Dutch Drummers Day Sunday was declared Dutch Drummers Day (DDD) and thus the most interesting day to visit. Fred van Vloten (Jan Akkerman a.o.), Igor Hobus (De Heideroosjes) and Stephen van Haestregt (Within Temptation) were among the artists who grabbed the opportunity to catch up with each other and see what importers like Adams and Zweers Music Import offer nowadays.
Raymond Herveille Highly technical drummer Raymond Herveille gave the first clinic on the Dutch Drummers Day. Though Raymond explained to the audience that his play can be reduced to simple basic patterns most of the times, as soon as he put all elements together and played them up-tempo it turned into a sample of impressive instrument control.
Mandy Hopman Mandy Hopman, teaching at Drumschool Cleuver, frequently plays along with DJ Promiss, creatively colouring the outlines drawn by the dance beats. Due to the tight schedule Hopman had showed up without DJ. However she made her musical concepts clear by playing along with a tape. Fused electronic and acoustic beats in a great way the relatively unknown artist was the surprise of the day.
Stefanie Salmon Bad Candy stickswoman Stefanie Salmon had brought her colleague and bass player Janneke. Together they merged in a fruitful jam session, pointing out that a rhythm section does not need to play complex patterns to groove.
Dion Murdock Next artist was Dion Murdock (of Kane fame among others), hitting the stage with John Hayes (Mother\'s Finest). Dion masters the art of tight funk rock drumming and gave convincing proof of that. While the two men up front got most attention, the man behind the kit delivered each deep groove with a broad grin.

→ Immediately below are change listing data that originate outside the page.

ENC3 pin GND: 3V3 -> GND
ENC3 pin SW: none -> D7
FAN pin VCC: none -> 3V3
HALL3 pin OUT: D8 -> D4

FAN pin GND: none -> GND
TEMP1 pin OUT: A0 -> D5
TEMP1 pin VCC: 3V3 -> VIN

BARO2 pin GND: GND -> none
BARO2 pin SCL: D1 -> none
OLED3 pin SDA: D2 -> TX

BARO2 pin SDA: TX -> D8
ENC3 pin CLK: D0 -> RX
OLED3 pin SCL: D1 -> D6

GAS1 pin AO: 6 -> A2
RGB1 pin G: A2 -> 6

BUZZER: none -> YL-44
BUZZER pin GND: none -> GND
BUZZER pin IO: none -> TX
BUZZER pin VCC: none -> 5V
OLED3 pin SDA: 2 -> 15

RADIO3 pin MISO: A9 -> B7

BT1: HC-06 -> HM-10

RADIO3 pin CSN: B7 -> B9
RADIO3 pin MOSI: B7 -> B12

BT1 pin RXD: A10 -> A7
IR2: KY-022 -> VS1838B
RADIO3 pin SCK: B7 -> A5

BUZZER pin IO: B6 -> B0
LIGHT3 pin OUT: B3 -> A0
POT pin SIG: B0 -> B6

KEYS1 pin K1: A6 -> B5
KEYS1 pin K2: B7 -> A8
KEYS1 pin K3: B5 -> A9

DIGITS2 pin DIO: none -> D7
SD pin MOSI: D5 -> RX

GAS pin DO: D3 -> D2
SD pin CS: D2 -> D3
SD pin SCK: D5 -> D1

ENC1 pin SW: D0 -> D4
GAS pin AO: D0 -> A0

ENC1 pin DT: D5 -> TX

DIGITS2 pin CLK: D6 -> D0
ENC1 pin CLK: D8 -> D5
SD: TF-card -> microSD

Drumbassadors René Creemers and Wim De Vries, best known as the Drumbassadors, were the headliner of the Dutch Drummers Day, closing MILE 2005. Unfortunately with a short set. Nevertheless both musicians emphasized their geniality on stage. Their particular sense of humour, the visual aspect of their show, the huge unity when both drummers play together; it makes them a unique duo
The MILE organisation will find it difficult to surpass this year\'s line-up. Perhaps the industry (importers, manufacturers) can deliver more input for the next edition of this event.